The meetings were Harvel’s idea, Goza said. He said Harvel has a strategy and a marketing plan for the county. “We have a great opportunity (for economic development) here in Clark County.”

Harvel said he wanted to go to the cities in the county and explain the regional development concept. “Across the country, economic development is known by regions,” he said. “Industries look at regions,” not cities or counties.

The name of a city in a regional name does not necessarily represent only that city, Harvel said. For example, the Metropolitan Little Rock Regional Alliance includes a much larger area than Little Rock. It also includes Conway, Cabot, Jacksonville and Pine Bluff.

The Arkadelphia Regional Economic Development Alliance, will not only include all of Clark County, but other cities and portions of other counties, he said. That will attract industries to the region.

Harvel said it was important for him to meet with officials in Caddo Valley to explain the concept. “I know your city is named Caddo Valley and we’re going to ask you to market (yourselves) under the name Arkadelphia.

“Arkadelphia is a marketing word” in the name, Harvel said, “not a location.”

The area of Interstate 30 and Highway 7, in Caddo Valley, will serve as the center of the region, Harvel said. The region will extend to about a 50-mile radius. He said he chose the area because he knows it is marketable. “Highway 7 contains some of the most beautiful scenery in the country.”

Not only does the area have the scenery, it also has DeGray Lake, the Ouachita Mountains, two universities and a state park.

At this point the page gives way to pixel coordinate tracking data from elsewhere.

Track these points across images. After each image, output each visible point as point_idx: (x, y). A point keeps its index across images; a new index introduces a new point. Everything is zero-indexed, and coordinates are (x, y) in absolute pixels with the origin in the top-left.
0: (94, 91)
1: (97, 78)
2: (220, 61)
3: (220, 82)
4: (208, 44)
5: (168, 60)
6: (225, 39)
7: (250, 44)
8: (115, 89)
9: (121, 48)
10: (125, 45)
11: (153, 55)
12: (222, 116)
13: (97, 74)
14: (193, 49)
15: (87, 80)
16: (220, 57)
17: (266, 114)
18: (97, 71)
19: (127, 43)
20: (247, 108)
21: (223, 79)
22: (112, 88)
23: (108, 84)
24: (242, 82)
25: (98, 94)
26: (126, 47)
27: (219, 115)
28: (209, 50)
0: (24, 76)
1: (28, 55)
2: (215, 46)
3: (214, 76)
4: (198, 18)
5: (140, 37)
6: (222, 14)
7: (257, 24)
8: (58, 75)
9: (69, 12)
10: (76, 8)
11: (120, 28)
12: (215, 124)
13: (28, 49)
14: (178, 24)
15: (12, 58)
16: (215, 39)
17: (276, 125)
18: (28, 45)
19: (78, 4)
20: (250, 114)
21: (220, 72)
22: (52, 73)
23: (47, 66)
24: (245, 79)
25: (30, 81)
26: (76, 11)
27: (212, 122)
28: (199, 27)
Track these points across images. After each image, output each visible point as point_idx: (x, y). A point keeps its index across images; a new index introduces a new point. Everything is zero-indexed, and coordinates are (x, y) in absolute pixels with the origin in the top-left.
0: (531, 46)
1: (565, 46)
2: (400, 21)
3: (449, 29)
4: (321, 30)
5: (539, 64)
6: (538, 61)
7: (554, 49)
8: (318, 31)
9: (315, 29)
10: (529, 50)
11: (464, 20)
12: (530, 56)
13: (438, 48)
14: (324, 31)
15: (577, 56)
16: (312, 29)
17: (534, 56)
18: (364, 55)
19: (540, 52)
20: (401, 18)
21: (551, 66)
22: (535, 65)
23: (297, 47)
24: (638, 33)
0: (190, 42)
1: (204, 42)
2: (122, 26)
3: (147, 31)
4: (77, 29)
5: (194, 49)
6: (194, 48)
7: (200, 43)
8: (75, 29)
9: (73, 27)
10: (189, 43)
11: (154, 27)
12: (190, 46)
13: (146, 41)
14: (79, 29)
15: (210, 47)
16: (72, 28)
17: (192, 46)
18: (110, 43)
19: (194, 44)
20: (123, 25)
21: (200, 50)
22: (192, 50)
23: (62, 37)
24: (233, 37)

Using tourism as a recruiting tool, Harvel presented two advertising concepts that have already been created. Both involve the educational opportunities in the area: “Graduate to good living in Arkadelphia,” and “Arkadelphia is a college town majoring in tourism.”

He said his office will be located at Ouachita Baptist University. The university is providing the space at no charge. The Alliance’s economic developer, Shawnie Carrier, will have offices in several locations around the county. One of Carrier’s offices will be in the Visitor’s Information Center at Caddo Valley. Harvel said he plans to ask the Arkansas Department of Parks and Tourism for their help in establishing and maintaining the Visitor’s Center.

Harvel hopes to eventually see the construction of a new Economic Development Center that would house the EDCCC and the Chambers of Commerce.

The EDCCC has already signed a lease for office space in downtown Arkadelphia. Goza said the corporation will be trying to sublet that space until the lease has expired.